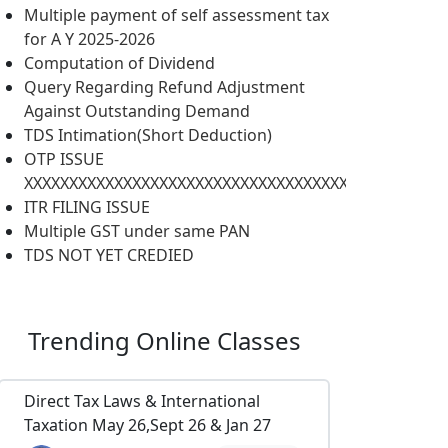
Multiple payment of self assessment tax
for A Y 2025-2026
Computation of Dividend
Query Regarding Refund Adjustment
Against Outstanding Demand
TDS Intimation(Short Deduction)
OTP ISSUE
XXXXXXXXXXXXXXXXXXXXXXXXXXXXXXXXXXXXXXXXXXXXXXX
ITR FILING ISSUE
Multiple GST under same PAN
TDS NOT YET CREDIED
Trending
Online Classes
Direct Tax Laws & International
Taxation May 26,Sept 26 & Jan 27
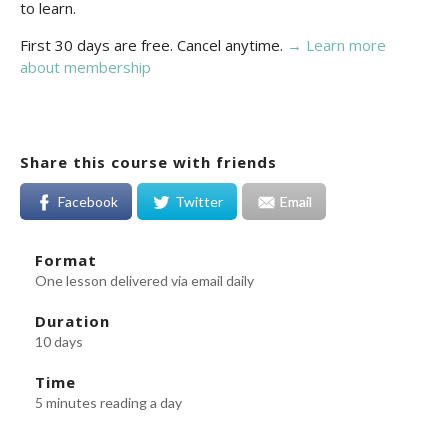
to learn.
First 30 days are free. Cancel anytime.
→ Learn more
about membership
Share this course with friends
Facebook
Twitter
Email
Format
One lesson delivered via email daily
Duration
10 days
Time
5 minutes reading a day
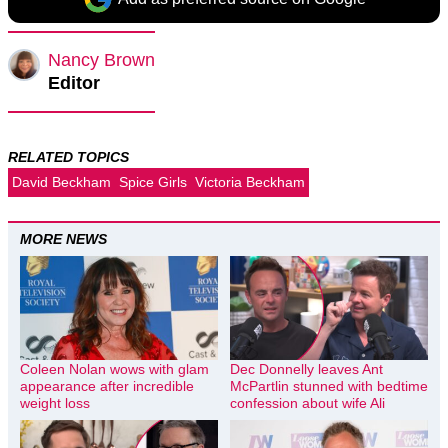
Nancy Brown
Editor
RELATED TOPICS
David Beckham
Spice Girls
Victoria Beckham
MORE NEWS
Coleen Nolan wows with glam
Dec Donnelly leaves Ant
appearance after incredible
McPartlin stunned with bedtime
weight loss
confession about wife Ali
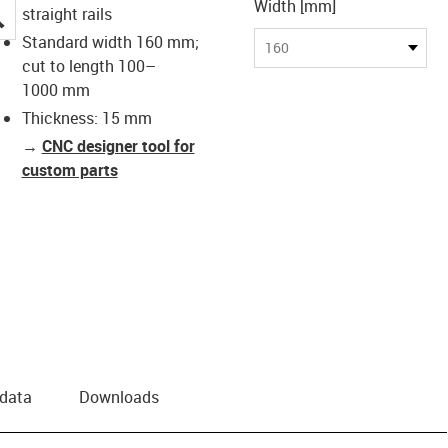
Width [mm]
igus-icon-lupe
straight rails
Standard width 160 mm;
160
cut to length 100–
1000 mm
Thickness: 15 mm
→
CNC designer tool for
custom parts
 data
Downloads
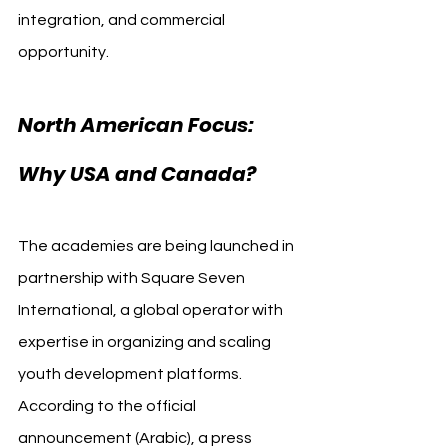
integration, and commercial 
opportunity. 
Al Ahly USA Canada
North American Focus: 
Why USA and Canada?
The academies are being launched in 
partnership with Square Seven 
International, a global operator with 
expertise in organizing and scaling 
youth development platforms. 
According to the official 
announcement (Arabic), a press 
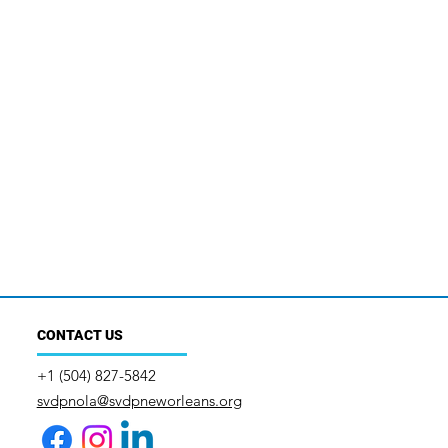
CONTACT US
+1 (504) 827-5842
svdpnola@svdpneworleans.org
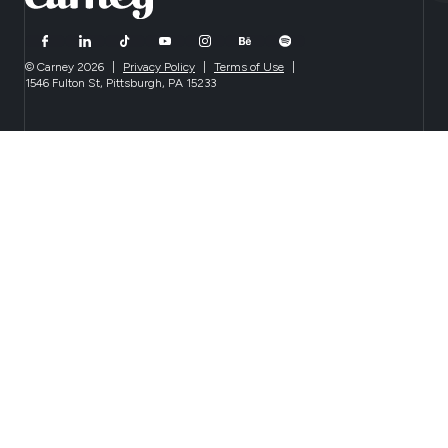
© Carney 2026
|
Privacy Policy
|
Terms of Use
|
1546 Fulton St, Pittsburgh, PA 15233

----------------------------------------

- **EXERCISE OBJECTIVE**
Pictures stay out; everything else in the listing above is to be repeated exactly.

- **RESPONSE BELOW**
Multiple payment of self assessment tax
for A Y 2025-2026
Computation of Dividend
Query Regarding Refund Adjustment
Against Outstanding Demand
TDS Intimation(Short Deduction)
OTP ISSUE
XXXXXXXXXXXXXXXXXXXXXXXXXXXXXXXXXXXXXXXXXXXXXXX
ITR FILING ISSUE
Multiple GST under same PAN
TDS NOT YET CREDIED
Trending
Online Classes
Direct Tax Laws & International
Taxation May 26,Sept 26 & Jan 27
to learn.
First 30 days are free. Cancel anytime.
→ Learn more
about membership
Share this course with friends
Facebook
Twitter
Email
Format
One lesson delivered via email daily
Duration
10 days
Time
5 minutes reading a day
Nancy Brown
Editor
RELATED TOPICS
David Beckham
Spice Girls
Victoria Beckham
MORE NEWS
Coleen Nolan wows with glam
Dec Donnelly leaves Ant
appearance after incredible
McPartlin stunned with bedtime
weight loss
confession about wife Ali
Width [mm]
igus-icon-lupe
straight rails
Standard width 160 mm;
160
cut to length 100–
1000 mm
Thickness: 15 mm
→
CNC designer tool for
custom parts
 data
Downloads
integration, and commercial 
opportunity. 
Al Ahly USA Canada
North American Focus: 
Why USA and Canada?
The academies are being launched in 
partnership with Square Seven 
International, a global operator with 
expertise in organizing and scaling 
youth development platforms. 
According to the official 
announcement (Arabic), a press 
CONTACT US
+1 (504) 827-5842
svdpnola@svdpneworleans.org
© Carney 2026
|
Privacy Policy
|
Terms of Use
|
1546 Fulton St, Pittsburgh, PA 15233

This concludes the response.